The Beau recently attended a Bookseller’s trade show and conference in Ulm, and I was able to tag along. Before we left, neither of us knew much about the city except where it lies (on the other side of Augsburg, before Stuttgart) and that it has a very large and impressive cathedral. With hardly any expectations, I set off on my own haphazard walking tour so see what I might come across.
On the surface, Ulm looks just like one of those standard-issue German Cities, which resemble each other so much that they begin to lose their unique qualities.* But once you start to wander off the main roads there are lovely parts to it, such as the Fishermen’s Quarter with its old timbered houses, cobblestones alleys and waterways.
The Schiefes Haus (Crooked House), built in the 1400s, leans about 10° but is still in use today as a hotel.
Two women in front of the Münster (cathedral). The stone one looks annoyed with the one talking on her mobile phone.
An unusual addition to an old medieval city; the municipal public library is housed in a glass pyramid. Free wi-fi access, but closed on Mondays.

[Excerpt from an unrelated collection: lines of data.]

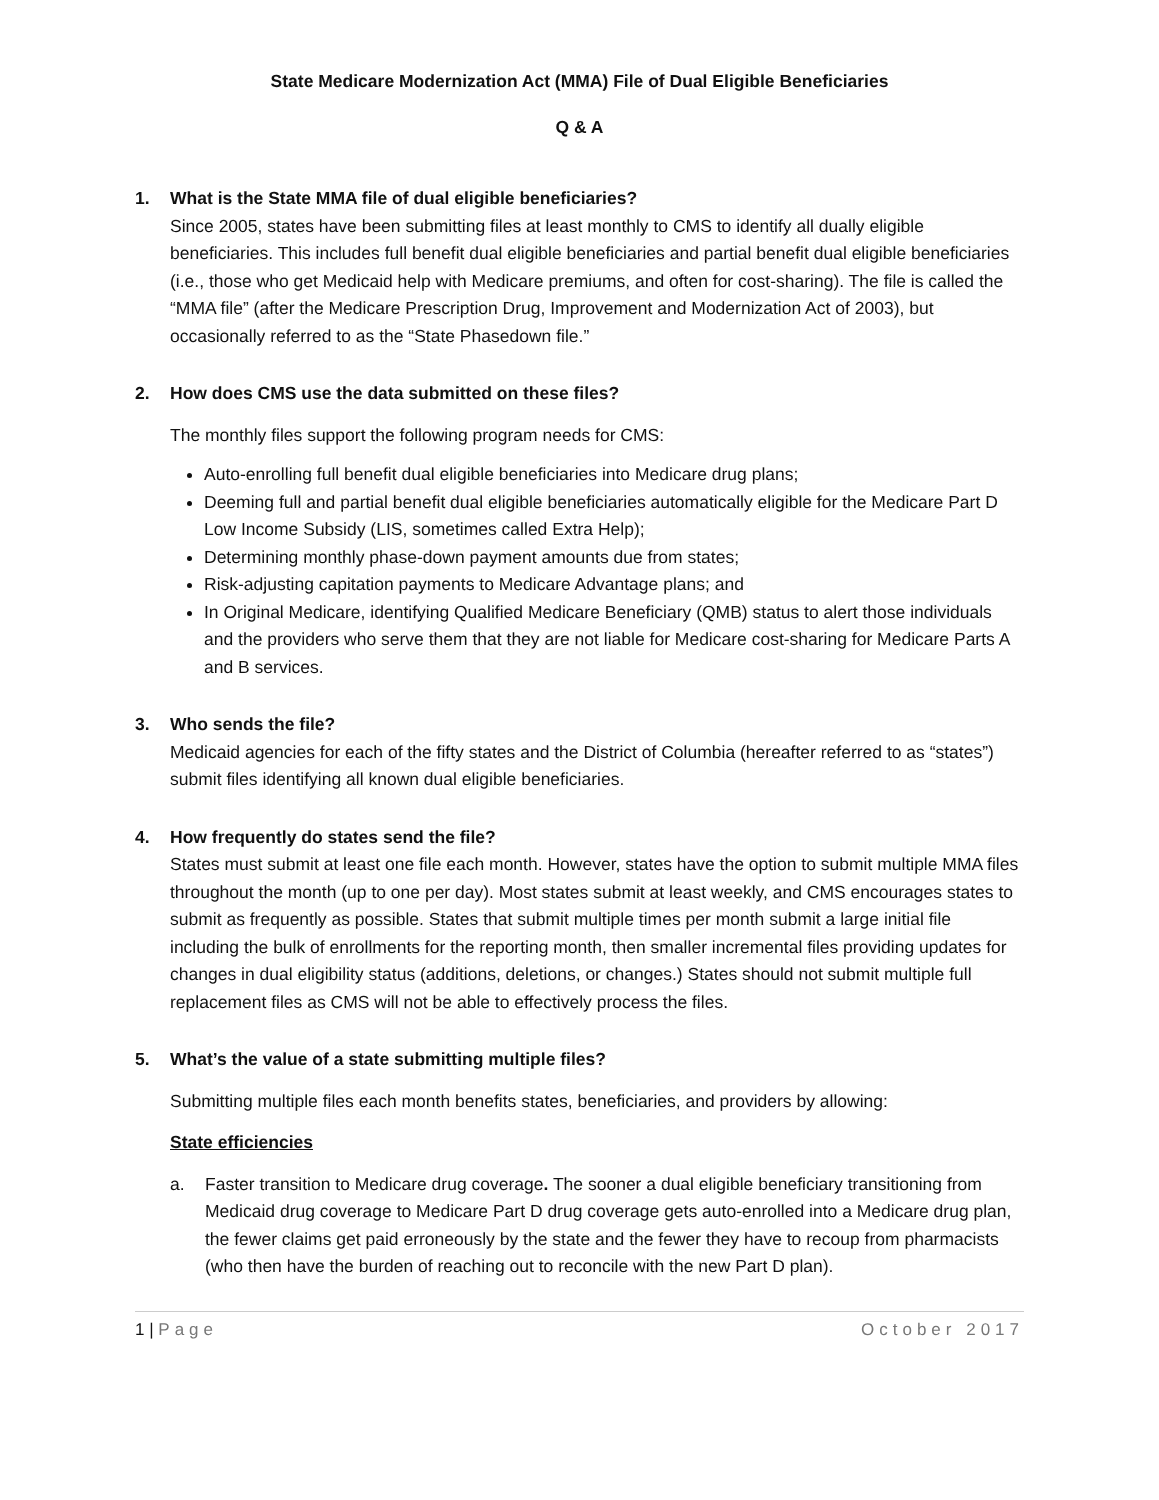State Medicare Modernization Act (MMA) File of Dual Eligible Beneficiaries
Q & A
1. What is the State MMA file of dual eligible beneficiaries?
Since 2005, states have been submitting files at least monthly to CMS to identify all dually eligible beneficiaries. This includes full benefit dual eligible beneficiaries and partial benefit dual eligible beneficiaries (i.e., those who get Medicaid help with Medicare premiums, and often for cost-sharing). The file is called the “MMA file” (after the Medicare Prescription Drug, Improvement and Modernization Act of 2003), but occasionally referred to as the “State Phasedown file.”
2. How does CMS use the data submitted on these files?
The monthly files support the following program needs for CMS:
Auto-enrolling full benefit dual eligible beneficiaries into Medicare drug plans;
Deeming full and partial benefit dual eligible beneficiaries automatically eligible for the Medicare Part D Low Income Subsidy (LIS, sometimes called Extra Help);
Determining monthly phase-down payment amounts due from states;
Risk-adjusting capitation payments to Medicare Advantage plans; and
In Original Medicare, identifying Qualified Medicare Beneficiary (QMB) status to alert those individuals and the providers who serve them that they are not liable for Medicare cost-sharing for Medicare Parts A and B services.
3. Who sends the file?
Medicaid agencies for each of the fifty states and the District of Columbia (hereafter referred to as “states”) submit files identifying all known dual eligible beneficiaries.
4. How frequently do states send the file?
States must submit at least one file each month. However, states have the option to submit multiple MMA files throughout the month (up to one per day). Most states submit at least weekly, and CMS encourages states to submit as frequently as possible. States that submit multiple times per month submit a large initial file including the bulk of enrollments for the reporting month, then smaller incremental files providing updates for changes in dual eligibility status (additions, deletions, or changes.) States should not submit multiple full replacement files as CMS will not be able to effectively process the files.
5. What’s the value of a state submitting multiple files?
Submitting multiple files each month benefits states, beneficiaries, and providers by allowing:
State efficiencies
a. Faster transition to Medicare drug coverage. The sooner a dual eligible beneficiary transitioning from Medicaid drug coverage to Medicare Part D drug coverage gets auto-enrolled into a Medicare drug plan, the fewer claims get paid erroneously by the state and the fewer they have to recoup from pharmacists (who then have the burden of reaching out to reconcile with the new Part D plan).
1 | Page October 2017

On the Donau (Danube River), a solar-powered tourist boat, sponsored by Ulm’s Solar Energy Foundation. There is also a ferry service over the river.
What lies across the river is Neu-Ulm. Ulm belongs to the state of Baden-Württemberg, Neu-Ulm belongs to Bavaria. (Think of the two Kansas Cities, straddling the state line.) Above, near the riverside park, an outdoor “lounge”.
*We recently heard a comedian on TV tell a joke what went more or less so (here a rough, short version): My girlfriend called me and told me to meet her at the new Italian restaurant in Düsseldorf; she said, you go down the pedestrian zone, pass Tchibo, turn left at Schlecker, and it’s right there next to the H&M. So I followed her directions, got there and waited half and hour for her before I realized, I was in Augsburg.